# No bites again!



## nlcatfish (Mar 21, 2005)

10-28-Trip: I left home with my boat and headed to the river around 10:10. I started late due to the heavy fog in the area. Had the boat on the water by 10:40, headed over to the Licking River. Was told the shad were there so I gave it a shot. The shad were not on the surface but 15 ft down, I tried 4 times with net, but did not get any of them. Headed back to the Ohio and went up river this time.

11:20 I dropped anchor at the first spot that I marked fish. It was on the Ohio side in 45 ft of water. Current was running 1.2 mph and water temp was 62.3. My boat was held study and not any wind to deal with. I put out 3 lines that were suspended off the bottom at 3 different levels. I put live chub on one, a dead chub one, and a piece of frozen shad on the other. 11:50 I got my bobber rig in the water and baited it with vanilla soaked shrimp.

No bites so I move down river about 75 feet, spotted another group of fish, so dropped my anchor again.12:40 I got a hard tap on a rod baited with strawberry chicken breast. I was too eager on trying to set the hook, missed the fish.12:55 I got a light tap on the same rod and bait. I gave up there and headed down river.

3rd spot was at Hooters on the Kentucky side at 13:25. I had my bobber rig set just in front of the barge. I had one rod out toward the channel, and one rod straight out the back of the boat.1345 upriver breeze was getting stronger. No bites there so headed further down river at 14:00.
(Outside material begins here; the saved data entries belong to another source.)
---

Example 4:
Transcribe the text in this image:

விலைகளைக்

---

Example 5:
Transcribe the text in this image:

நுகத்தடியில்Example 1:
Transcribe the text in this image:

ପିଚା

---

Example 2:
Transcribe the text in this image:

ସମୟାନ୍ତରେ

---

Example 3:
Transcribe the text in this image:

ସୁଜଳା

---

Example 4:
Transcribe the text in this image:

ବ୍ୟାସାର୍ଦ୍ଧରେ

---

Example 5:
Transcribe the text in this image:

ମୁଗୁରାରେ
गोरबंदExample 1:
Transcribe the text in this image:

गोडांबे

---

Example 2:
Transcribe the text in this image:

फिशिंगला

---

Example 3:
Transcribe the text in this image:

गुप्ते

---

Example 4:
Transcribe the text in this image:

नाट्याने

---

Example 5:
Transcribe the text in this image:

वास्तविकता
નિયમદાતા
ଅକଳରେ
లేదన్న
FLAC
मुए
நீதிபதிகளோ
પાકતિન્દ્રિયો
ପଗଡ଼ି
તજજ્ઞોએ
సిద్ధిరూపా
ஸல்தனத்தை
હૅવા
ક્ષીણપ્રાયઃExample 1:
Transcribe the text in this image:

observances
14:10 I saw fish on the fish finder at the Covington Landing area; that was 43 ft deep. I put out 3 rods there, 2 deadlines and the bobber rig. I got one light tap on the chicken breast. 14:45 I called it a day, the weather was warm so it turned out to be a nice day to be on the river. I just can NOT understand why I could not even get a gar run with the creek chubs. I am just not sure where to try to wet a line, on the river anymore. * I am really starting to wonder if the fishing gods have put a curse on me.*


----------



## catfishjustin (Dec 2, 2012)

I dont know the water your fishing but have you tried fishing shallow water close to where your marking fish. I myself being mostly bank bound fish shallower water typically not by choice. Might also try catching shad at the boat ramps if your not already.


----------



## nlcatfish (Mar 21, 2005)

catfishjustin said:


> I dont know the water your fishing but have you tried fishing shallow water close to where your marking fish. I myself being mostly bank bound fish shallower water typically not by choice. Might also try catching shad at the boat ramps if your not already.
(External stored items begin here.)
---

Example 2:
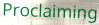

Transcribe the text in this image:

Proclaiming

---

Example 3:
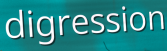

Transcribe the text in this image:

digression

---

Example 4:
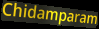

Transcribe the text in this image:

Chidamparam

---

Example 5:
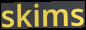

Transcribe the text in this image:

skims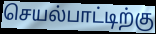
செயல்பாட்டிற்கு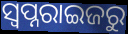
ସ୍ୱପ୍ନରାଇଜରୁ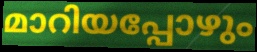
മാറിയപ്പോഴും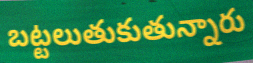
బట్టలుతుకుతున్నారుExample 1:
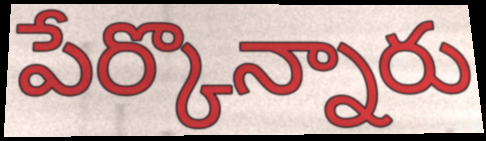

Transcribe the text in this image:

పేర్కొన్నారు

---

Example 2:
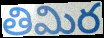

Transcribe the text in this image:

తిమిర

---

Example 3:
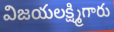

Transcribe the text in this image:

విజయలక్ష్మిగారు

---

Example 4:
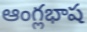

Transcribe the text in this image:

ఆంగ్లభాష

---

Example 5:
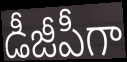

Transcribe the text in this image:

డీజీపీగా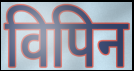
विपिन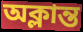
অক্লান্ত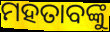
ମହତାବଙ୍କୁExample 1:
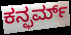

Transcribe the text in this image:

ಕನ್ಫರ್ಮ್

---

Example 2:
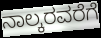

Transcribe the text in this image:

ನಾಲ್ಕರವರೆಗೆ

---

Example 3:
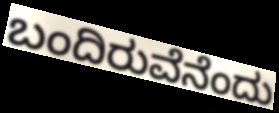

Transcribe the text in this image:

ಬಂದಿರುವೆನೆಂದು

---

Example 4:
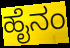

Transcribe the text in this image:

ಹೈನಂ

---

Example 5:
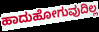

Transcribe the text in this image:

ಹಾದುಹೋಗುವುದಿಲ್ಲ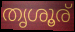
തൃശൂര്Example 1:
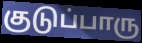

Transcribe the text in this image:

குடுப்பாரு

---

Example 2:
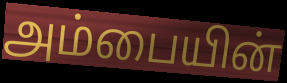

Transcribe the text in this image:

அம்பையின்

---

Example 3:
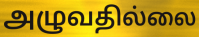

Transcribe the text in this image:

அழுவதில்லை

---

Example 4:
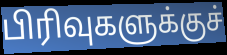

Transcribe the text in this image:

பிரிவுகளுக்குச்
I did check the ramp at the Public Landing nothing was there, so I went over to The Licking River. I had hoped the shad would be on the surface. They were down around 25 feet, I threw my net but did not get any at all. I did have live chubs,frozen shad and skipjack just no bites!


----------



## Gottagofishn (Nov 18, 2009)

Fishing is a way of life. Never give up. Adapt, change.
If what you're doing isn't working, try something different. Different location, depth, time of day...maybe even a different river.
You will make it happen my friend. We're all pullin for ya.


----------



## Doboy (Oct 13, 2008)

nlcatfish,,,,,,,,, R U Done fishing the River, for this year?
PM SENT.


----------



## bobw06231 (Feb 6, 2014)

COME ON PINNOCHIO!! YOU COULD HAVE AT LEAST TOLD ANOTHER OF YOUR FAIRY TALES! MAYBE YOU GOT ANOTHER 30 POINT BUCK THIS YEAR!


----------



## Daveo76 (Apr 14, 2004)

Have to go along with Gotta Go said. This time of year you should at least have Saugers knocking the crap outta them. I don't know much about your secret recipies. I don't know if you cast lures while you fish but I am lucky enough to have the Scioto River across the street and the the Big O in town to. I've caught Cats on 6 inch sWe enjoy your posts Swimbaits and Smallies in cut bait. We really enjoy your posts so keep it up. I'm in such bad shape now that I think I'll find a boat or someone needing a passenger. Just keep it up!!


----------